_Description of the task_
Give back each line of the material that contains the word "right".

_Data block_

%%

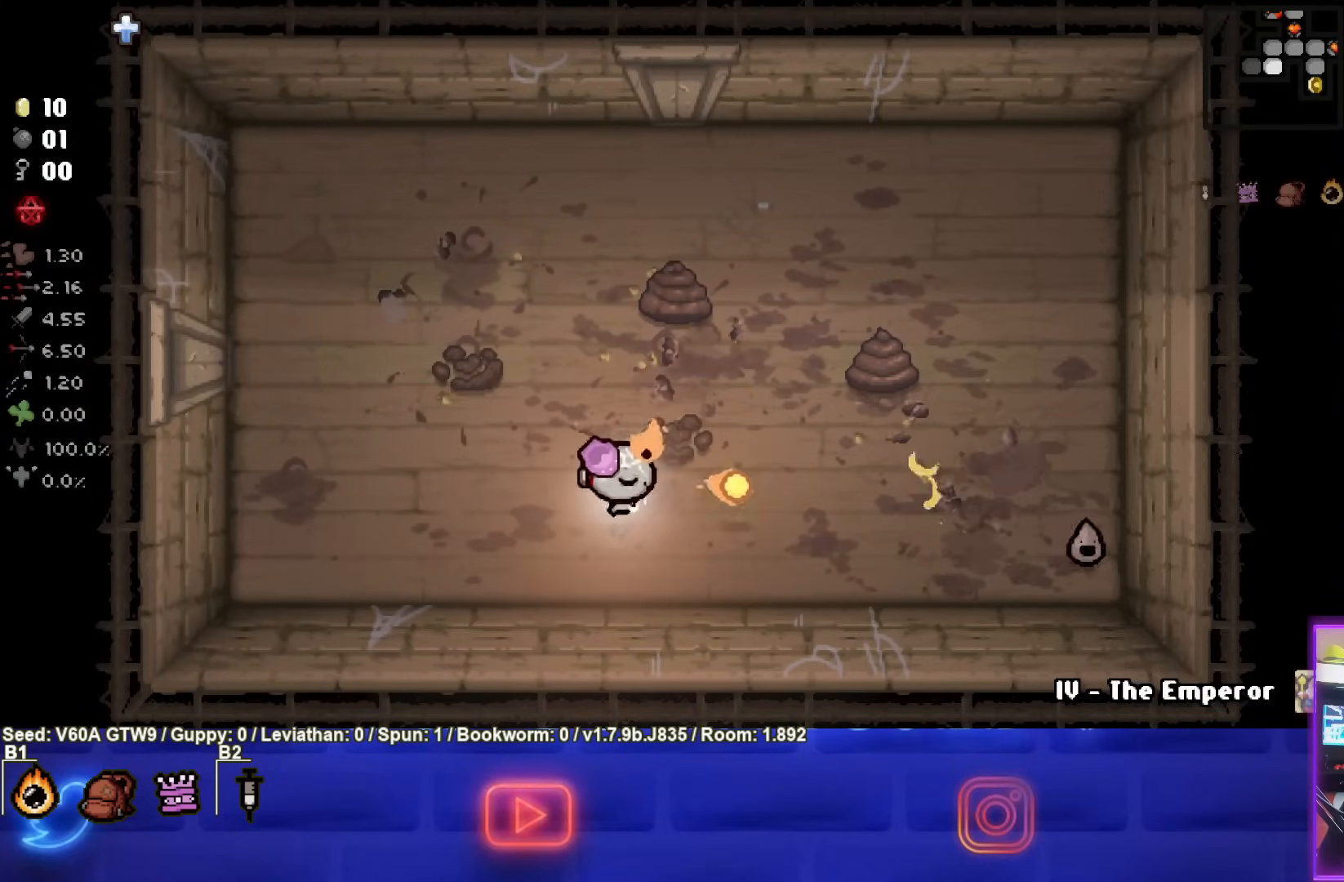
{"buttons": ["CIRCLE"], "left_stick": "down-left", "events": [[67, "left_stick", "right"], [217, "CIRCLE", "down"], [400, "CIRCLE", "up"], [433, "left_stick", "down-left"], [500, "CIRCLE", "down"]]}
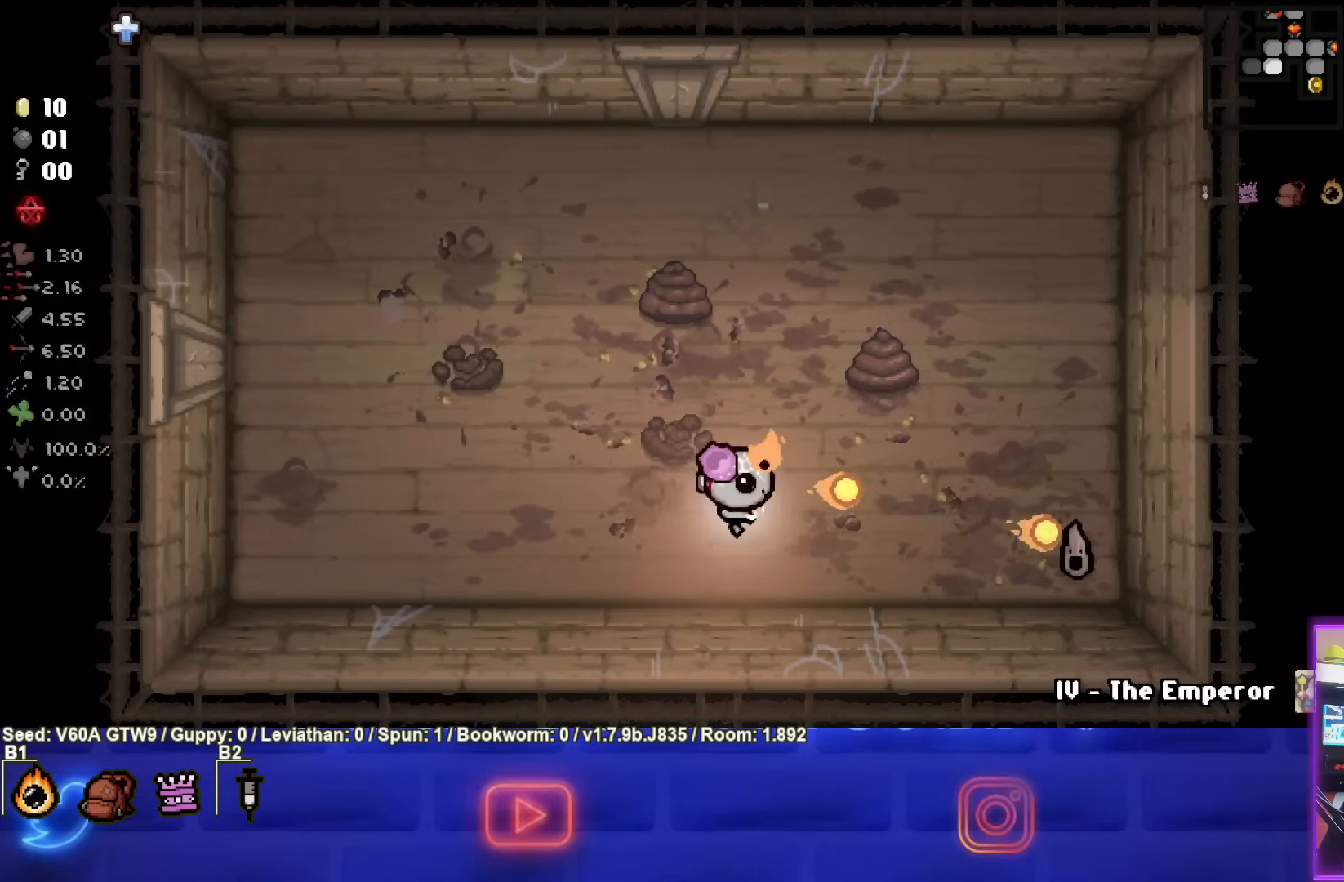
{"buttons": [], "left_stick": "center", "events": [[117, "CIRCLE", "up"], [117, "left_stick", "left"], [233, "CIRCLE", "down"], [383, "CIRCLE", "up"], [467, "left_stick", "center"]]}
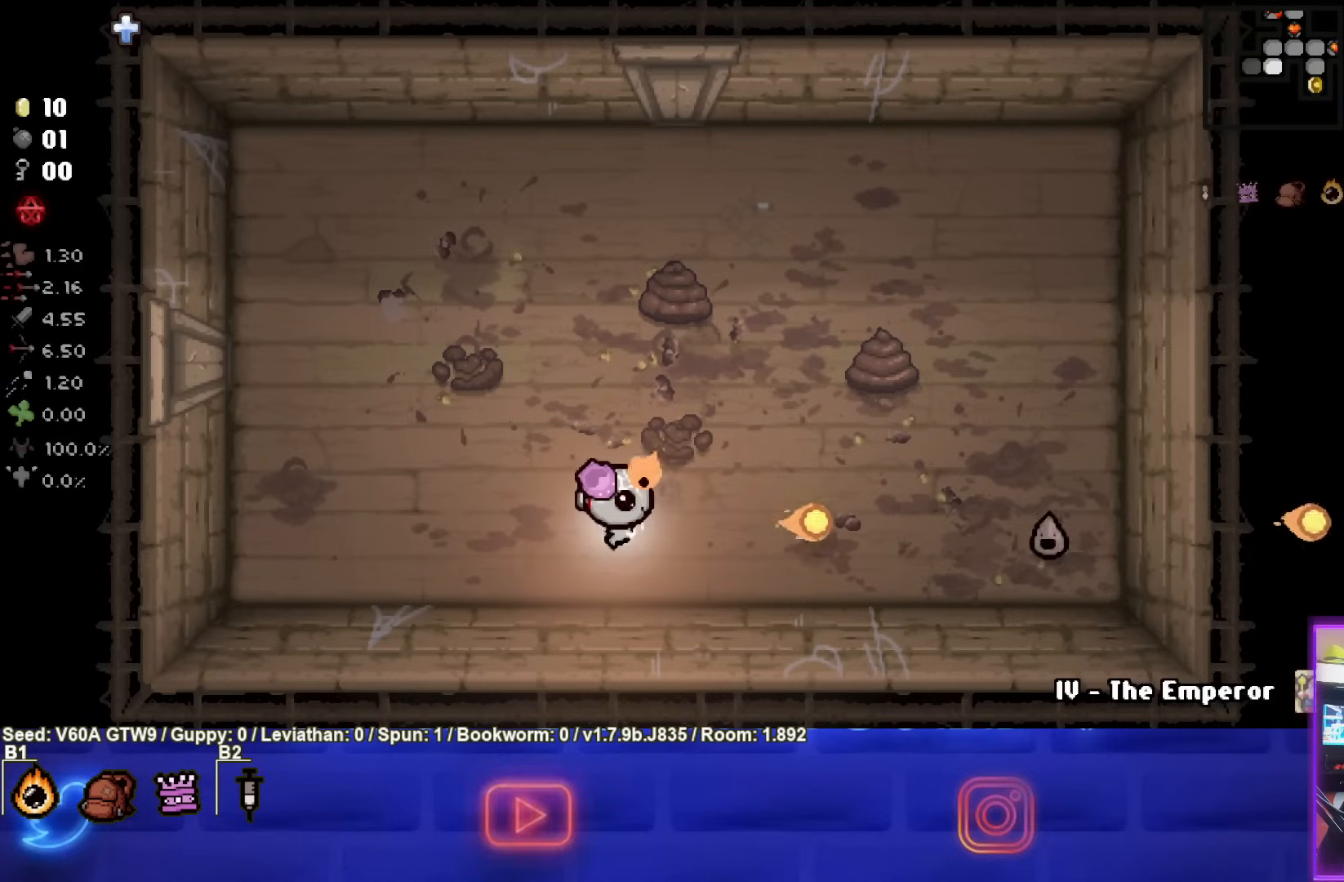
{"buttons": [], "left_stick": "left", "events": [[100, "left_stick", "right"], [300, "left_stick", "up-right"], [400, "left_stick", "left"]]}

%%

_Solved problem_
{"buttons": ["CIRCLE"], "left_stick": "down-left", "events": [[67, "left_stick", "right"], [217, "CIRCLE", "down"], [400, "CIRCLE", "up"], [433, "left_stick", "down-left"], [500, "CIRCLE", "down"]]}
{"buttons": [], "left_stick": "left", "events": [[100, "left_stick", "right"], [300, "left_stick", "up-right"], [400, "left_stick", "left"]]}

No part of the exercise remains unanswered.